▸ **Data for this exercise**
__________________________________________________
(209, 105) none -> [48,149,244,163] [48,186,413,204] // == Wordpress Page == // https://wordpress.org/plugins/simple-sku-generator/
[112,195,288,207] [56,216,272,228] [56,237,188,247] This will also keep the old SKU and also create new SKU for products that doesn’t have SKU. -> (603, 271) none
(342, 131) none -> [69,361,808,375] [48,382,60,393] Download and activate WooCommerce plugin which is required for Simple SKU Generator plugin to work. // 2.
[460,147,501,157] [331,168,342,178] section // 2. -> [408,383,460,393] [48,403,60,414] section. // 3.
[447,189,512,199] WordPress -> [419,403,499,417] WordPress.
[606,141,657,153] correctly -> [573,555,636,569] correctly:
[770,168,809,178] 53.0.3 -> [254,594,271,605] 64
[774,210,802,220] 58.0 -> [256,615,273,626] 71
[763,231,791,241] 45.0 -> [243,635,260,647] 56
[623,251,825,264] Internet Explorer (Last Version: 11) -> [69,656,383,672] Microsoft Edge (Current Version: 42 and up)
__________________________________________________
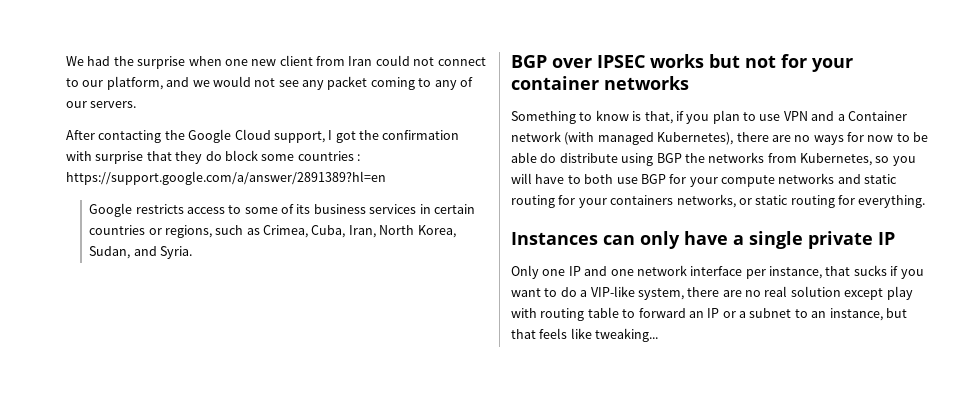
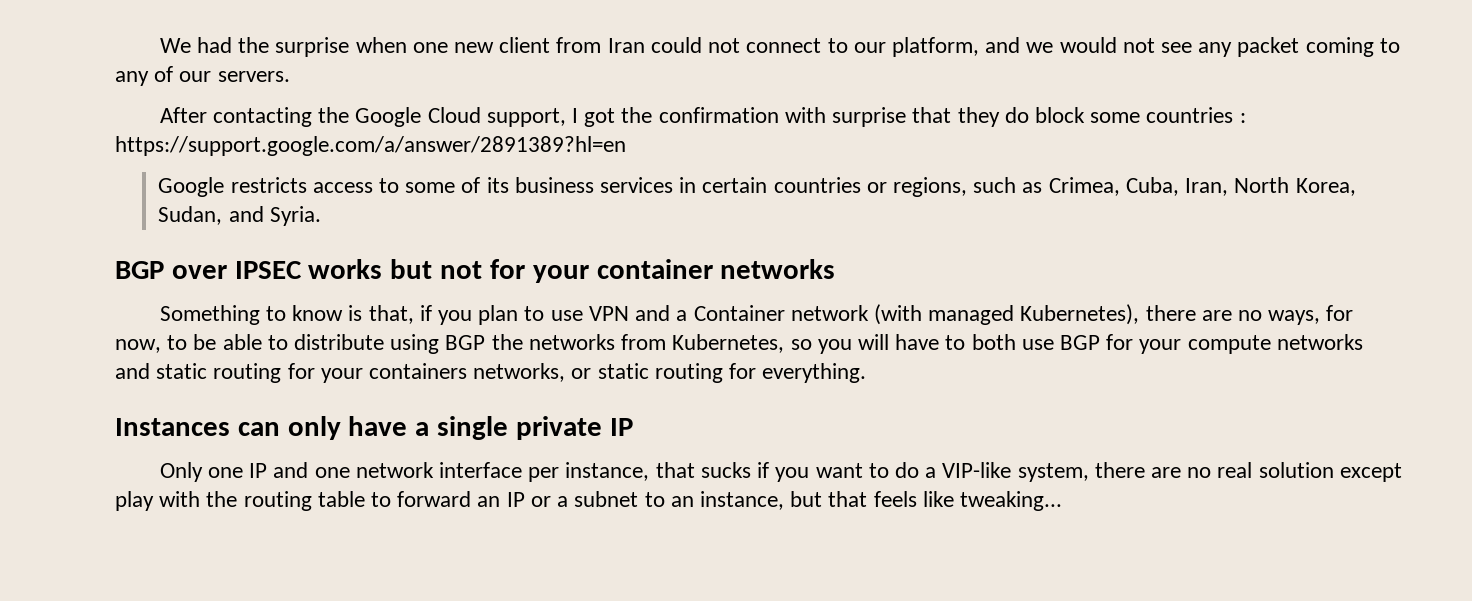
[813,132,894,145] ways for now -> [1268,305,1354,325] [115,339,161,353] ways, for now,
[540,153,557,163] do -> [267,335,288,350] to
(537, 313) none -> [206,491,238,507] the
__________________________________________________
▸ **What to produce**
Within the listing above, locate the line containing "[763,231,791,241] 45.0 ->" and the line containing "[623,251,825,264] Internet Explorer". Reproduce those two lines and all lines between them exactly, with nothing added.

▸ **Answer to this task**
[763,231,791,241] 45.0 -> [243,635,260,647] 56
[623,251,825,264] Internet Explorer (Last Version: 11) -> [69,656,383,672] Microsoft Edge (Current Version: 42 and up)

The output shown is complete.